_Provided material_.
------------------------------------------------------------

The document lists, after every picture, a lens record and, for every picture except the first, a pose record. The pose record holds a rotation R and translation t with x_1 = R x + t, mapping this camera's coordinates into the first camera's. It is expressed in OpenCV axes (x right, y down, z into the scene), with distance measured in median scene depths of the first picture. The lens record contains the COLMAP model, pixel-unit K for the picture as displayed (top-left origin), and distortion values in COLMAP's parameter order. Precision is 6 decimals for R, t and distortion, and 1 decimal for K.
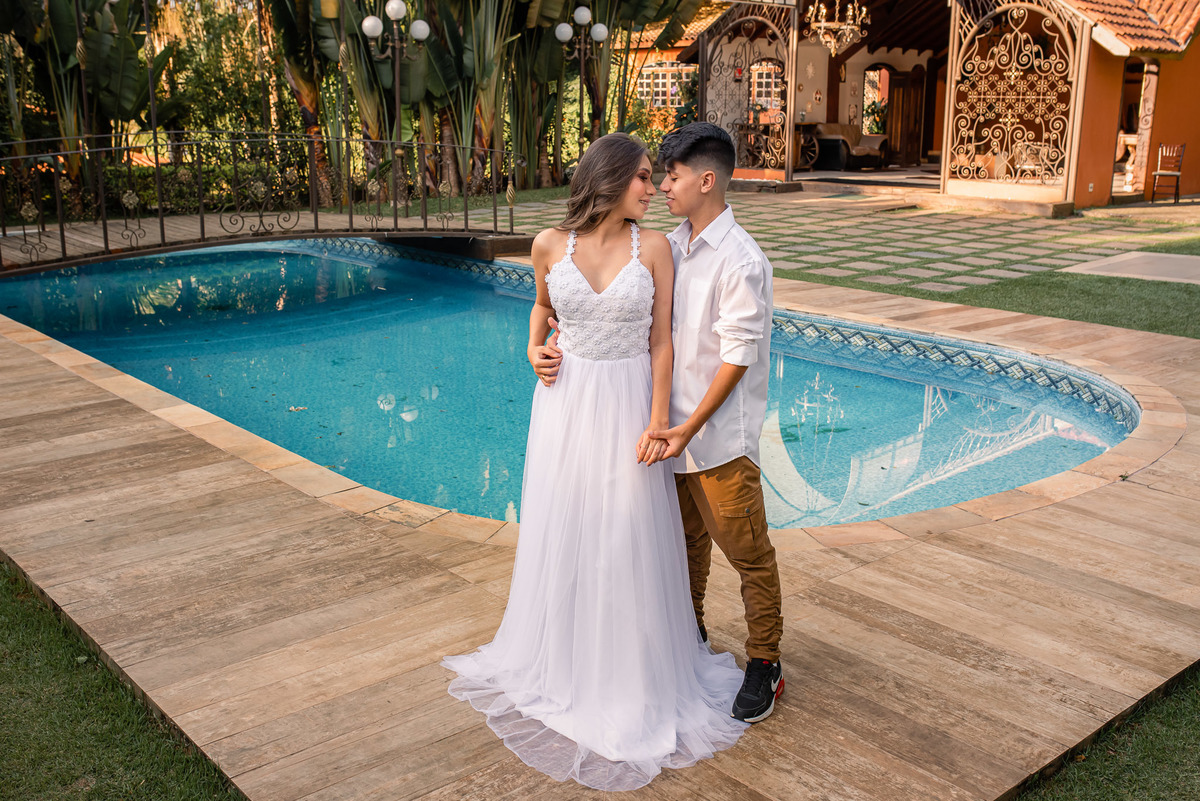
lens RADIAL K [[1195.0, 0, 616.5], [0, 1195.0, 397.5], [0, 0, 1]] dist [-0.045751, 0.038219]
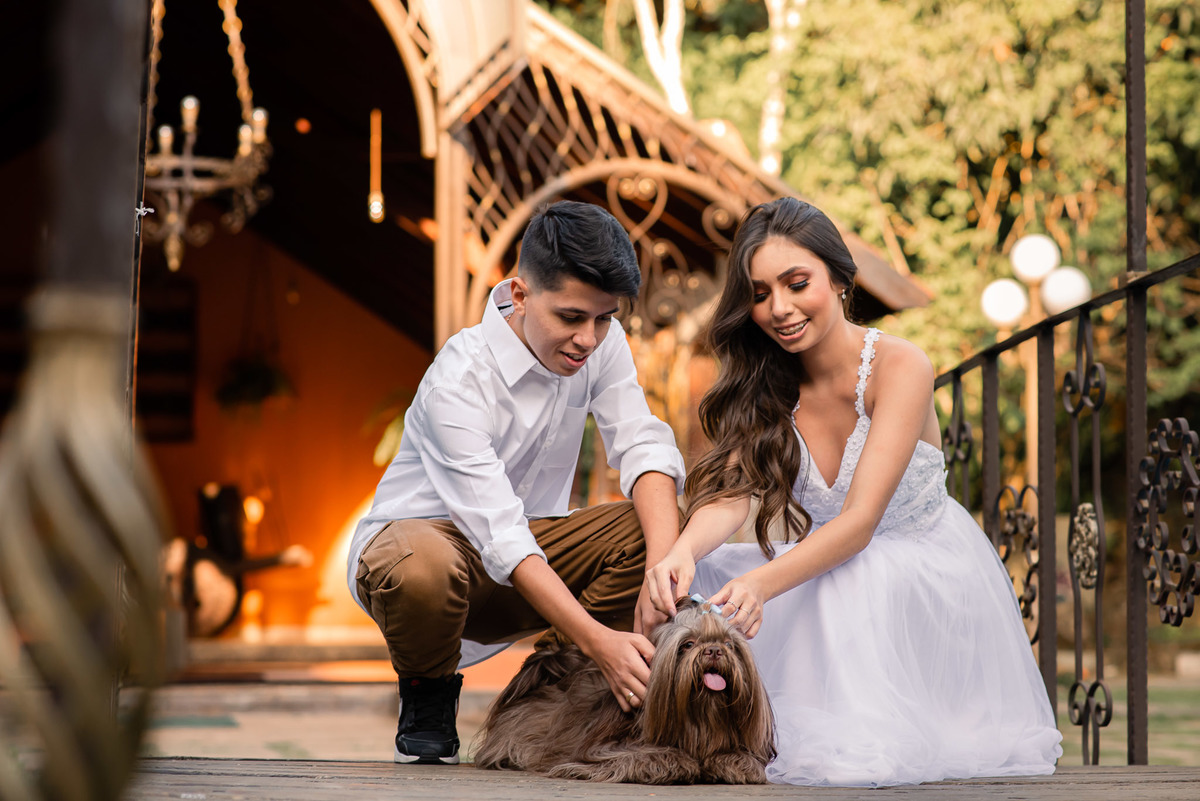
lens RADIAL K [[3037.6, 0, 600.0], [0, 3037.6, 400.5], [0, 0, 1]] dist [0.100046, -0.319281]
pose [[0.536931, 0.049012, 0.842201, -0.448585], [0.208179, 0.959740, -0.188573, -0.085107], [-0.817537, 0.276580, 0.505111, 0.544604]]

------------------------------------------------------------

_What is required_.
Reproduce the data above line for line without changing anything, and leave the pictures out of your answer.

_Solution to the problem_.
The document lists, after every picture, a lens record and, for every picture except the first, a pose record. The pose record holds a rotation R and translation t with x_1 = R x + t, mapping this camera's coordinates into the first camera's. It is expressed in OpenCV axes (x right, y down, z into the scene), with distance measured in median scene depths of the first picture. The lens record contains the COLMAP model, pixel-unit K for the picture as displayed (top-left origin), and distortion values in COLMAP's parameter order. Precision is 6 decimals for R, t and distortion, and 1 decimal for K.
lens RADIAL K [[1195.0, 0, 616.5], [0, 1195.0, 397.5], [0, 0, 1]] dist [-0.045751, 0.038219]
lens RADIAL K [[3037.6, 0, 600.0], [0, 3037.6, 400.5], [0, 0, 1]] dist [0.100046, -0.319281]
pose [[0.536931, 0.049012, 0.842201, -0.448585], [0.208179, 0.959740, -0.188573, -0.085107], [-0.817537, 0.276580, 0.505111, 0.544604]]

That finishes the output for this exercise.